Search code examples
sqloracle-databasejoin

How can I join two tables with condition in the joining variables Oracle Database


I am working in an Oracle Database. Suppose I have the next table (table 1):

contract key1 key2
contract1 abcdefghijklmn NULL
contract2 NULL uhbgnd

And the following table (table 2):

key key_value
abcdefghijklmn 30
1234uhbgnd 4

I want to join both of them by key of table2. As you can see, in table 1 I have the keys separated in two columns. In this case, what I want is to JOIN first by t2.key = t1.key1 and, if Key 1 is NULL, then the JOIN I would like is SUBSTR(t2.key, 5) = t1.key2.

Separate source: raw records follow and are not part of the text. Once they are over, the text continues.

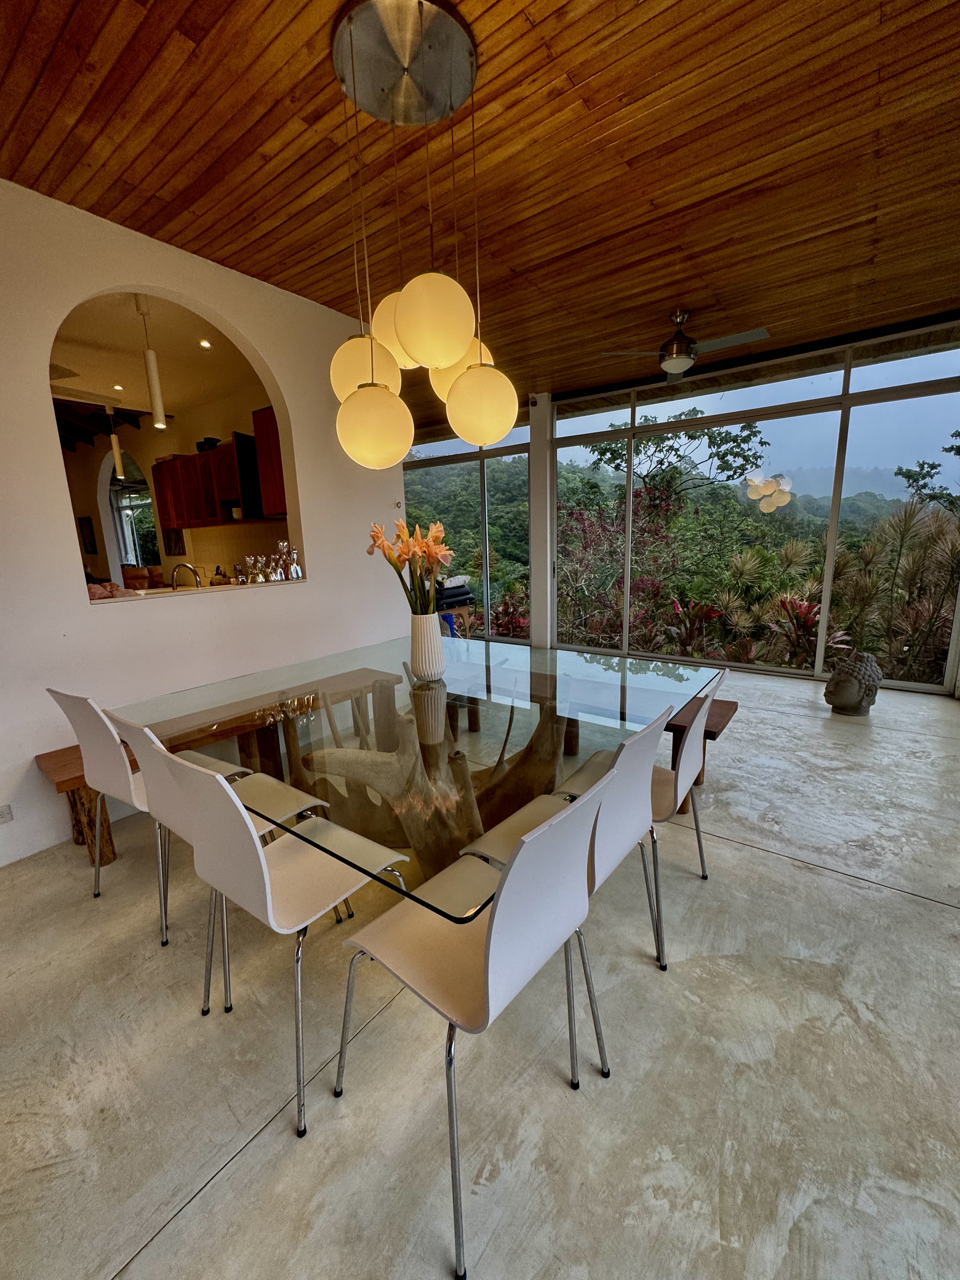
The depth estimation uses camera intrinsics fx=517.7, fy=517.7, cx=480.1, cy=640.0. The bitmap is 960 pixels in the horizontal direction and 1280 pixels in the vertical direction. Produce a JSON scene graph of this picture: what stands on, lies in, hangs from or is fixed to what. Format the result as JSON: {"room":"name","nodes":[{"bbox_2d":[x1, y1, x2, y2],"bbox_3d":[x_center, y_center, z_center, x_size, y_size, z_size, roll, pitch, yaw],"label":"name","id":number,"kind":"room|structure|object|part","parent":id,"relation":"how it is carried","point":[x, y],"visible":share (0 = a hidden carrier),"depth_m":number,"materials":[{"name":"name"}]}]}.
{"room":"dining room","nodes":[
{"label":"dining room","id":0,"kind":"room"},
{"bbox_2d":[52,292,269,443],"bbox_3d":[-4.287,-2.366,4.680,6.351,0.109,3.889,7,14,36],"label":"kitchen ceiling","id":1,"kind":"structure","parent":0,"point":[185,399],"depth_m":4.21,"materials":[{"name":"paint"}]},
{"bbox_2d":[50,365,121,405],"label":"ceiling fan","id":2,"kind":"object","parent":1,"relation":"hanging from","point":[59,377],"visible":0.6,"depth_m":3.95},
{"bbox_2d":[105,397,125,480],"bbox_3d":[-3.468,-1.915,4.891,0.116,0.811,0.115,7,14,36],"label":"pendant light","id":3,"kind":"object","parent":1,"relation":"hanging from","point":[114,442],"visible":0.95,"depth_m":4.90,"materials":[{"name":"white"}]},
{"bbox_2d":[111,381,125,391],"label":"recessed light","id":4,"kind":"object","parent":1,"relation":"in","point":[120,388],"visible":0.97,"depth_m":4.78,"materials":[{"name":"white"}]},
{"bbox_2d":[135,294,167,429],"bbox_3d":[-2.019,-1.697,3.175,0.104,0.770,0.107,7,14,36],"label":"pendant light","id":5,"kind":"object","parent":1,"relation":"hanging from","point":[156,391],"visible":0.97,"depth_m":3.18,"materials":[{"name":"white metal"}]},
{"bbox_2d":[197,337,212,348],"bbox_3d":[-2.037,-2.197,3.837,0.110,0.021,0.108,7,14,36],"label":"recessed light","id":6,"kind":"object","parent":1,"relation":"in","point":[204,342],"visible":0.98,"depth_m":3.83,"materials":[{"name":"white"}]},
{"bbox_2d":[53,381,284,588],"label":"kitchen wall","id":7,"kind":"structure","parent":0,"point":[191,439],"depth_m":6.24,"materials":[{"name":"beige paint"}]},
{"bbox_2d":[78,517,98,553],"bbox_3d":[-5.657,-1.506,7.452,0.323,0.484,0.037,7,14,36],"label":"picture frame","id":8,"kind":"object","parent":7,"relation":"attached to","point":[88,525],"visible":0.98,"depth_m":7.41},
{"bbox_2d":[107,453,160,566],"bbox_3d":[-5.236,-1.694,8.112,1.502,1.462,0.151,7,14,36],"label":"kitchen window","id":9,"kind":"structure","parent":7,"relation":"in","point":[127,541],"depth_m":8.29,"materials":[{"name":"glass"}]},
{"bbox_2d":[163,528,185,556],"bbox_3d":[-3.719,-1.180,6.292,0.369,0.327,0.032,7,14,36],"label":"picture","id":10,"kind":"object","parent":7,"relation":"attached to","point":[175,544],"visible":0.94,"depth_m":6.26,"materials":[{"name":"brown"}]},
{"bbox_2d":[150,413,288,529],"bbox_3d":[-2.622,-1.615,5.266,1.943,0.928,0.382,7,14,36],"label":"kitchen cabinet","id":11,"kind":"object","parent":7,"relation":"attached to","point":[162,466],"visible":0.7,"depth_m":5.08,"materials":[{"name":"brown wood"}]},
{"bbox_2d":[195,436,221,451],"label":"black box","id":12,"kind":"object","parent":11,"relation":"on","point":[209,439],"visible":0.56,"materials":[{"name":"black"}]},
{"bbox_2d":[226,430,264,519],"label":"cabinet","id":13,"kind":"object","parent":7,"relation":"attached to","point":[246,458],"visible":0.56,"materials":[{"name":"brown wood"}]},
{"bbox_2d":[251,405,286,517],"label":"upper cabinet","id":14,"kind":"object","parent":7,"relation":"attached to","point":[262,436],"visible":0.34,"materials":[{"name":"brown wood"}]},
{"bbox_2d":[0,182,408,865],"bbox_3d":[-1.855,-0.527,2.641,0.171,2.910,4.294,7,14,36],"label":"white wall","id":15,"kind":"structure","parent":0,"point":[312,601],"depth_m":2.61,"materials":[{"name":"white paint"}]},
{"bbox_2d":[0,803,13,823],"bbox_3d":[-2.068,0.753,2.206,0.010,0.079,0.087,7,14,36],"label":"wall socket","id":16,"kind":"object","parent":15,"relation":"attached to","point":[3,813],"visible":0.98,"depth_m":2.23,"materials":[{"name":"white plastic"}]},
{"bbox_2d":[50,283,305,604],"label":"arched opening","id":17,"kind":"object","parent":15,"relation":"in","point":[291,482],"visible":0.49,"depth_m":2.90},
{"bbox_2d":[90,577,304,604],"bbox_3d":[-1.669,-0.289,3.044,0.416,0.031,1.422,7,14,36],"label":"pass-through ledge","id":18,"kind":"object","parent":15,"relation":"in","point":[135,598],"visible":0.53,"depth_m":2.95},
{"bbox_2d":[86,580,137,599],"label":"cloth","id":19,"kind":"object","parent":18,"relation":"on","point":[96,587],"visible":0.27,"depth_m":2.61,"materials":[{"name":"pink fabric"}]},
{"bbox_2d":[170,561,201,589],"bbox_3d":[-1.865,-0.314,3.302,0.233,0.348,0.115,7,14,36],"label":"faucet","id":20,"kind":"object","parent":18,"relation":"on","point":[196,582],"visible":0.8,"depth_m":3.26,"materials":[{"name":"silver metal"}]},
{"bbox_2d":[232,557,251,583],"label":"figurine","id":21,"kind":"object","parent":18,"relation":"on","point":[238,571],"visible":0.97,"depth_m":3.20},
{"bbox_2d":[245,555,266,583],"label":"figurine","id":22,"kind":"object","parent":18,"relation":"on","point":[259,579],"visible":0.97,"depth_m":3.22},
{"bbox_2d":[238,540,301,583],"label":"figurine","id":23,"kind":"object","parent":18,"relation":"on","point":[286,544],"visible":0.98,"depth_m":3.29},
{"bbox_2d":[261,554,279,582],"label":"figurine","id":24,"kind":"object","parent":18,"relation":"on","point":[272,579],"visible":0.97,"depth_m":3.25,"materials":[{"name":"silver metal"}]},
{"bbox_2d":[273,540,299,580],"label":"figurine","id":25,"kind":"object","parent":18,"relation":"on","point":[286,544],"visible":0.99,"depth_m":3.29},
{"bbox_2d":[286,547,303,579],"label":"figurine","id":26,"kind":"object","parent":18,"relation":"on","point":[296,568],"visible":0.99,"depth_m":3.35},
{"bbox_2d":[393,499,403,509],"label":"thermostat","id":27,"kind":"object","parent":15,"relation":"attached to","point":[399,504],"visible":0.98,"depth_m":3.97,"materials":[{"name":"white"}]},
{"bbox_2d":[0,0,959,409],"bbox_3d":[0.552,-1.867,1.559,6.337,0.114,7.458,7,14,36],"label":"wooden ceiling","id":28,"kind":"structure","parent":0,"point":[626,141],"depth_m":2.06,"materials":[{"name":"brown wood"}]},
{"bbox_2d":[325,0,520,468],"bbox_3d":[-0.208,-1.228,1.740,0.627,1.251,0.594,7,14,36],"label":"pendant light","id":29,"kind":"object","parent":28,"relation":"hanging from","point":[449,358],"visible":1,"depth_m":1.61,"materials":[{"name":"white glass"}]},
{"bbox_3d":[-0.406,-0.939,1.807,0.226,0.243,0.228,7,14,36],"label":"globe","id":30,"kind":"part","parent":29,"relation":"part of","materials":[{"name":"white glass"}]},
{"bbox_3d":[-0.358,-0.699,1.719,0.236,0.269,0.233,7,14,36],"label":"globe","id":31,"kind":"part","parent":29,"relation":"part of","materials":[{"name":"white glass"}]},
{"bbox_3d":[-0.277,-1.097,1.852,0.201,0.277,0.202,7,14,36],"label":"globe","id":32,"kind":"part","parent":29,"relation":"part of","materials":[{"name":"white glass"}]},
{"bbox_3d":[-0.138,-0.946,1.550,0.205,0.259,0.208,7,14,36],"label":"globe","id":33,"kind":"part","parent":29,"relation":"part of","materials":[{"name":"white glass"}]},
{"bbox_3d":[-0.069,-1.007,1.903,0.224,0.244,0.228,7,14,36],"label":"globe","id":34,"kind":"part","parent":29,"relation":"part of","materials":[{"name":"white glass"}]},
{"bbox_3d":[0.002,-0.795,1.758,0.230,0.271,0.228,7,14,36],"label":"globe","id":35,"kind":"part","parent":29,"relation":"part of","materials":[{"name":"white glass"}]},
{"bbox_2d":[596,308,771,380],"bbox_3d":[1.434,-2.071,3.566,0.985,0.364,0.958,-2,12,-3],"label":"ceiling fan","id":36,"kind":"object","parent":28,"relation":"hanging from","point":[679,361],"visible":0.99,"depth_m":3.53,"materials":[{"name":"metal"}]},
{"bbox_2d":[0,663,959,1279],"bbox_3d":[-0.457,0.858,2.963,9.746,0.106,7.904,7,14,36],"label":"floor","id":37,"kind":"structure","parent":0,"point":[779,864],"depth_m":1.37,"materials":[{"name":"grey concrete"}]},
{"bbox_2d":[44,688,246,921],"bbox_3d":[-1.301,0.574,2.102,0.452,0.891,0.516,7,14,36],"label":"white chair","id":38,"kind":"object","parent":37,"relation":"on","point":[85,703],"visible":0.56,"depth_m":1.90,"materials":[{"name":"white"}]},
{"bbox_2d":[102,706,340,955],"bbox_3d":[-0.859,0.615,1.816,0.467,0.887,0.527,7,14,36],"label":"white chair","id":39,"kind":"object","parent":37,"relation":"on","point":[162,775],"visible":0.44,"depth_m":1.70,"materials":[{"name":"white"}]},
{"bbox_2d":[37,666,409,865],"bbox_3d":[-1.261,0.621,2.896,0.411,0.487,1.812,7,14,36],"label":"wooden bench","id":40,"kind":"object","parent":37,"relation":"on","point":[51,756],"visible":0.45,"depth_m":2.61,"materials":[{"name":"brown wood"}]},
{"bbox_2d":[148,742,411,1137],"bbox_3d":[-0.528,0.679,1.469,0.476,0.891,0.506,7,14,36],"label":"white chair","id":41,"kind":"object","parent":37,"relation":"on","point":[264,872],"visible":0.9,"depth_m":1.34,"materials":[{"name":"white"}]},
{"bbox_2d":[113,633,725,910],"bbox_3d":[-0.213,0.572,2.327,1.983,0.734,1.847,7,14,36],"label":"glass dining table","id":42,"kind":"object","parent":37,"relation":"on","point":[402,654],"visible":0.83,"depth_m":1.90,"materials":[{"name":"clear glass"}]},
{"bbox_2d":[409,611,445,681],"bbox_3d":[-0.244,0.025,2.358,0.158,0.305,0.156,7,14,36],"label":"vase","id":43,"kind":"object","parent":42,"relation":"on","point":[431,638],"visible":0.98,"depth_m":2.30,"materials":[{"name":"white ceramic"}]},
{"bbox_2d":[366,518,453,615],"bbox_3d":[-0.278,-0.258,2.256,0.370,0.509,0.343,7,14,36],"label":"flower bouquet","id":44,"kind":"object","parent":43,"relation":"in","point":[378,536],"visible":0.81,"depth_m":2.19,"materials":[{"name":"plant"}]},
{"bbox_2d":[332,774,617,1279],"bbox_3d":[-0.020,0.713,1.219,0.510,0.881,0.478,7,14,36],"label":"chair","id":45,"kind":"object","parent":37,"relation":"on","point":[497,912],"visible":0.99,"depth_m":1.08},
{"bbox_2d":[528,393,555,651],"bbox_3d":[0.711,-1.299,5.927,0.268,2.899,0.278,7,14,36],"label":"column","id":46,"kind":"structure","parent":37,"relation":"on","point":[534,550],"depth_m":5.81,"materials":[{"name":"white paint"}]},
{"bbox_2d":[463,702,669,978],"bbox_3d":[0.249,0.617,1.619,0.512,0.883,0.477,7,14,36],"label":"white chair","id":47,"kind":"object","parent":37,"relation":"on","point":[639,802],"visible":0.57,"depth_m":1.48,"materials":[{"name":"white"}]},
{"bbox_2d":[446,666,735,811],"bbox_3d":[0.456,0.532,3.101,1.887,0.466,0.419,7,14,36],"label":"wooden bench","id":48,"kind":"object","parent":37,"relation":"on","point":[713,732],"visible":0.41,"depth_m":2.80,"materials":[{"name":"brown wood"}]},
{"bbox_2d":[557,670,727,963],"bbox_3d":[0.592,0.549,1.924,0.511,0.889,0.477,7,14,36],"label":"white chair","id":49,"kind":"object","parent":37,"relation":"on","point":[697,824],"visible":0.51,"depth_m":1.78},
{"bbox_2d":[823,650,883,715],"bbox_3d":[2.740,0.306,3.817,0.355,0.477,0.341,-5,12,-17],"label":"stone statue","id":50,"kind":"object","parent":37,"relation":"on","point":[858,692],"visible":0.99,"depth_m":3.72,"materials":[{"name":"stone"}]},
{"bbox_2d":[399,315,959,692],"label":"window wall","id":51,"kind":"structure","parent":0,"point":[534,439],"depth_m":5.06,"materials":[{"name":"clear glass"}]},
{"bbox_2d":[401,411,534,640],"bbox_3d":[-0.462,-1.414,6.983,2.389,2.760,0.117,7,14,36],"label":"window","id":52,"kind":"structure","parent":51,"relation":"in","point":[489,450],"depth_m":6.59,"materials":[{"name":"glass"}]},
{"bbox_2d":[556,320,959,692],"bbox_3d":[2.538,-1.172,5.118,3.744,2.905,0.133,7,14,36],"label":"window","id":53,"kind":"structure","parent":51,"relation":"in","point":[937,385],"depth_m":4.80,"materials":[{"name":"glass"}]},
{"label":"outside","id":54,"kind":"structure","parent":0,"visible":0},
{"label":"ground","id":55,"kind":"structure","parent":54,"visible":0},
{"bbox_2d":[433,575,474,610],"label":"cushions","id":56,"kind":"object","parent":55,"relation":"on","point":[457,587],"visible":0.61,"depth_m":5.83,"materials":[{"name":"black"}]},
{"bbox_2d":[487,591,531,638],"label":"red plant","id":57,"kind":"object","parent":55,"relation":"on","point":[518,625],"visible":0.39,"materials":[{"name":"red plant"}]},
{"bbox_2d":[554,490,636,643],"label":"red shrub","id":58,"kind":"object","parent":55,"relation":"on","point":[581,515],"visible":0.51,"depth_m":9.29,"materials":[{"name":"plant"}]},
{"bbox_2d":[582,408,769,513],"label":"tree","id":59,"kind":"object","parent":55,"relation":"on","point":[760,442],"visible":0.9,"materials":[{"name":"plant"}]},
{"bbox_2d":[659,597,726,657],"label":"red plant","id":60,"kind":"object","parent":55,"relation":"on","point":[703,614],"visible":0.56,"depth_m":5.53,"materials":[{"name":"red plant"}]},
{"bbox_2d":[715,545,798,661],"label":"shrub","id":61,"kind":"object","parent":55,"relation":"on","point":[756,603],"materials":[{"name":"green plant"}]},
{"bbox_2d":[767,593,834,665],"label":"red plant","id":62,"kind":"object","parent":55,"relation":"on","point":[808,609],"visible":0.48,"depth_m":5.29,"materials":[{"name":"red plant"}]},
{"bbox_2d":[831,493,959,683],"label":"shrub","id":63,"kind":"object","parent":55,"relation":"on","point":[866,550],"visible":0.66,"depth_m":5.39,"materials":[{"name":"green plant"}]},
{"bbox_2d":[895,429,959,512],"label":"tree","id":64,"kind":"object","parent":55,"relation":"on","point":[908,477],"visible":0.92,"depth_m":11.74,"materials":[{"name":"green plant"}]}
]}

In my mind, the JOIN would look something like this:

SELECT
    t1.contract,
    t2.key,
    t2.key_value
FROM
    table1 t1
    INNER JOIN table2 t2
    ON CASE 
        WHEN t1.key1 IS NOT NULL THEN t2.key = t1.key1
        ELSE SUBSTR(t2.key, 5) = t1.key2

Thus, the desirable output would be:

contract key value
contract1 abcdefghijklmn 30
contract2 1234uhbgnd 4

However, I cannot make this work. Can you help me?


Solution

  • Any answer involving a CASE/DECODE or set of OR conditions in a join is going to run into performance problems at large data volumes (unless Oracle rewrites the OR as a set of union, called "or-expansion". It cannot ever, however, rewrite a CASE statement).

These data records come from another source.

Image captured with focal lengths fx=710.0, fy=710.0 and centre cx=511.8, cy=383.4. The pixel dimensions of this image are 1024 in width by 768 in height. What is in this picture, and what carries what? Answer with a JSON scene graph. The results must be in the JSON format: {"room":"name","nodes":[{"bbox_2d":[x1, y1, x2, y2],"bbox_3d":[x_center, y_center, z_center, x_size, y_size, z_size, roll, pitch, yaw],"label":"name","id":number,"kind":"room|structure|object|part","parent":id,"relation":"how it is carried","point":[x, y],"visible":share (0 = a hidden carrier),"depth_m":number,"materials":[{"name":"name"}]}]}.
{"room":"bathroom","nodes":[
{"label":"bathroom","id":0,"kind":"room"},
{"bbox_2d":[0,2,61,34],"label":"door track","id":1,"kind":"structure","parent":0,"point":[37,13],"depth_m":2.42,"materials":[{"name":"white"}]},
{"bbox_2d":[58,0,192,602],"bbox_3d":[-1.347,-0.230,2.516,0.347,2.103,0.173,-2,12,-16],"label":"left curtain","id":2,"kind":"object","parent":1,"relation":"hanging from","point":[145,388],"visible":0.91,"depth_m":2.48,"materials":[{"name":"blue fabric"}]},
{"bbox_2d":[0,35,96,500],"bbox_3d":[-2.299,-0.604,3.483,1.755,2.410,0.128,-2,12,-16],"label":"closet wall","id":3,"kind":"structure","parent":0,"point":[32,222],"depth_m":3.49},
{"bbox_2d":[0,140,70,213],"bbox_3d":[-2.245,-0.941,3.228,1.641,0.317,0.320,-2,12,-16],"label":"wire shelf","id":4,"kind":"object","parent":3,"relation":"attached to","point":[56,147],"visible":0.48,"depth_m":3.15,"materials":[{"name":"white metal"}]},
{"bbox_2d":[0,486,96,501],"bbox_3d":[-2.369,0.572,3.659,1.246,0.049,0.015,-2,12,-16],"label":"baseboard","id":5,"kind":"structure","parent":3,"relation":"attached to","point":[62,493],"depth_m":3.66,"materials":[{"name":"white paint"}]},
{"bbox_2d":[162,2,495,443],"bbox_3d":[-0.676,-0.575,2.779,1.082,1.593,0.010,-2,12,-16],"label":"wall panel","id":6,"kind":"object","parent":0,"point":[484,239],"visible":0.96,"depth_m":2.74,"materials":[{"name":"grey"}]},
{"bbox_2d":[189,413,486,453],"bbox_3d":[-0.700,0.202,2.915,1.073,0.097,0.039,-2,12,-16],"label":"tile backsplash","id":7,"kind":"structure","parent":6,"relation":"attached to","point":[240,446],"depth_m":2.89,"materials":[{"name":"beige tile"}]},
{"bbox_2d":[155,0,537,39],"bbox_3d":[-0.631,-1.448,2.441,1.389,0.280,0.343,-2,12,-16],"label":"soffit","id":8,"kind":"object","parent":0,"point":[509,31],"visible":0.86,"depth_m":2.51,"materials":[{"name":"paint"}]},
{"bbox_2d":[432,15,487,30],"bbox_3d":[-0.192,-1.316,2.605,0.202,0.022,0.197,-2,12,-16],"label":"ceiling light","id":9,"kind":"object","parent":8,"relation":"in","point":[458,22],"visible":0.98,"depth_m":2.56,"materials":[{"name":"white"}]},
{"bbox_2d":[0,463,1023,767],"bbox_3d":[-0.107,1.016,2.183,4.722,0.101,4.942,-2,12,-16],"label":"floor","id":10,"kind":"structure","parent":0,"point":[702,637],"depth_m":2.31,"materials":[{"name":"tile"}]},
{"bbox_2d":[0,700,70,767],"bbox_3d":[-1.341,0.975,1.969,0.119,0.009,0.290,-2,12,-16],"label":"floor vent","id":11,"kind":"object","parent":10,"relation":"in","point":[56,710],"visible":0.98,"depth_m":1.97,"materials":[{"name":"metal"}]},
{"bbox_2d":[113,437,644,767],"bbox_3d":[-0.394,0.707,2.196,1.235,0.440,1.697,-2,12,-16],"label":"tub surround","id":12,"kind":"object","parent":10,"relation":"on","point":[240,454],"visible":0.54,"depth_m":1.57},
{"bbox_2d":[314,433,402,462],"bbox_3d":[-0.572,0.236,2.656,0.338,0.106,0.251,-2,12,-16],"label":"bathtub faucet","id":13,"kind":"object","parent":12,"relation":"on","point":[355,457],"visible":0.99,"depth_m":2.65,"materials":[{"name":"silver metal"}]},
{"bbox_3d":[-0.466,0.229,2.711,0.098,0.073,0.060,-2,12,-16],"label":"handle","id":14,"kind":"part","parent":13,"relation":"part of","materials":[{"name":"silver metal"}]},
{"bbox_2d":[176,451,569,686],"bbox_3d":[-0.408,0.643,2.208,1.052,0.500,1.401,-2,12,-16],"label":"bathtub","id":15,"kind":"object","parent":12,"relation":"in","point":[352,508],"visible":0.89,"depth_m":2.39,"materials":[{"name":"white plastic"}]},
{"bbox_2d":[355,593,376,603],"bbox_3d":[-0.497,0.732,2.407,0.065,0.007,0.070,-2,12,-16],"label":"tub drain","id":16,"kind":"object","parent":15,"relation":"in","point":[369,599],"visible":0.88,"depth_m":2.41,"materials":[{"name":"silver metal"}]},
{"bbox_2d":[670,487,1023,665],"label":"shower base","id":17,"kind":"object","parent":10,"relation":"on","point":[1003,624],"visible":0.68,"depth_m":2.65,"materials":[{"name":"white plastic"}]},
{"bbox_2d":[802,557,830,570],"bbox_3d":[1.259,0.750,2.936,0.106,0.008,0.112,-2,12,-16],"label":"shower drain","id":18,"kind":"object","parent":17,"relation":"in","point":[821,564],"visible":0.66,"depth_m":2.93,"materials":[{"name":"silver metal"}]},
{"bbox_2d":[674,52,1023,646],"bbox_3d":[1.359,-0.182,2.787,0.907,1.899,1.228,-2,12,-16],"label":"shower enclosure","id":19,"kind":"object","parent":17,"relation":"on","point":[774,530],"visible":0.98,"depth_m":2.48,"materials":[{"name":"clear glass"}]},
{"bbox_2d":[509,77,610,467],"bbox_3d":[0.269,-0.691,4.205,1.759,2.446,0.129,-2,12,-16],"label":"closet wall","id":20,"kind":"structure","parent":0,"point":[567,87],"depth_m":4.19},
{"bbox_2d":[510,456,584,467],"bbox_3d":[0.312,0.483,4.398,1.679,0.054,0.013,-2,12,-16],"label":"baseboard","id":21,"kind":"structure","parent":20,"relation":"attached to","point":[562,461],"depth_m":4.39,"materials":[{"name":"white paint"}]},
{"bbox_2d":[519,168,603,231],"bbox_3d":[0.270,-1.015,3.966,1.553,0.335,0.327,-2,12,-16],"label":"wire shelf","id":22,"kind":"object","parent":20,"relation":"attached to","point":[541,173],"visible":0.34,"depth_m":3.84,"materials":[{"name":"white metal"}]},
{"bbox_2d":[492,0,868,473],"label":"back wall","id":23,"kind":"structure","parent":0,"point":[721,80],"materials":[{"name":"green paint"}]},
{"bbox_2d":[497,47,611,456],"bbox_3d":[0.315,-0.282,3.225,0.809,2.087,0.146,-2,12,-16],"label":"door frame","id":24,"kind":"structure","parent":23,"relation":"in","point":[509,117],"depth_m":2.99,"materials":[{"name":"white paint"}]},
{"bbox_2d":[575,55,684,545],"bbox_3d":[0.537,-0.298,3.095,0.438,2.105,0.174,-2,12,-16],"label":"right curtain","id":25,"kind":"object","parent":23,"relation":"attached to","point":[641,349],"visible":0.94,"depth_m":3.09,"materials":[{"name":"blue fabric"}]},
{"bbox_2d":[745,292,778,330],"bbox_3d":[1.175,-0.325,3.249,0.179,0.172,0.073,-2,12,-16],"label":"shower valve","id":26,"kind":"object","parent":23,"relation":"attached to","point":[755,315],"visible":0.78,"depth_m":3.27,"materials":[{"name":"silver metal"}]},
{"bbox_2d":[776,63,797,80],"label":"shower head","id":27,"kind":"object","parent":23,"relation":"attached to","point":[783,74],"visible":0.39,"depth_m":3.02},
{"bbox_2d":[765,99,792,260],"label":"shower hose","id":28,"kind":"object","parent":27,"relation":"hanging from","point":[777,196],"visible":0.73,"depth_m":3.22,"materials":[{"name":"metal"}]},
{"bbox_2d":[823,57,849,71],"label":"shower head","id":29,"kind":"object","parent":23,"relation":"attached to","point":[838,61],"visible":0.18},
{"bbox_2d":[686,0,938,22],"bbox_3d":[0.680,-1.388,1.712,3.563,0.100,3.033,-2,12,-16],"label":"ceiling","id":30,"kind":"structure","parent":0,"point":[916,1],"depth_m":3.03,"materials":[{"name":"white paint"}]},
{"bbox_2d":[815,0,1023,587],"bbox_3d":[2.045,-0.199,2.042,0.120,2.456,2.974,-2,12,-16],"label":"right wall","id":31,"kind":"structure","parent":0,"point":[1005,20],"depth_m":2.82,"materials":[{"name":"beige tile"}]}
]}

    You are far better off joining twice so each join can be a simple equijoin:

    SELECT
        t1.contract,
        COALESCE(t2a.key,t2b.key) key,
        COALESCE(t2a.key_value,t2b.key_value) key_value
    FROM
        table1 t1
        LEFT OUTER JOIN table2 t2a ON t2a.key = t1.key1
        LEFT OUTER JOIN table2 t2b ON SUBSTR(t2b.key, 5) = t1.key2
    

    This assumes that SUBSTR(t2.key,5) is unique. If it is not, you would want to disable one of these joins to prevent them both from succeeding (as two one-to-many joins will give you a cartesian product). You can use conditional logic to do this, but keep it on the inner table columns only:

    FROM
        table1 t1
        LEFT OUTER JOIN table2 t2a ON t2a.key = DECODE(t1.key2,NULL,t1.key1)
        LEFT OUTER JOIN table2 t2b ON SUBSTR(t2b.key, 5) = DECODE(t1.key1,NULL,t1.key2)
    

    or if both can be non-null, pick one to favor:

    FROM
        table1 t1
        LEFT OUTER JOIN table2 t2a ON t2a.key = t1.key1
        LEFT OUTER JOIN table2 t2b ON SUBSTR(t2b.key, 5) = DECODE(t1.key1,NULL,t1.key2)
    

    These are still straight equijoins. The important thing is that while conditional logic on either one side or the other is acceptable, making the join operator itself (=) conditional or the whole clause conditional or referring to both tables within the same conditional clause or CASE statement creates significant problems for the optimizer. This is of course an issue only for joins; it is not a problem within the SELECT clause.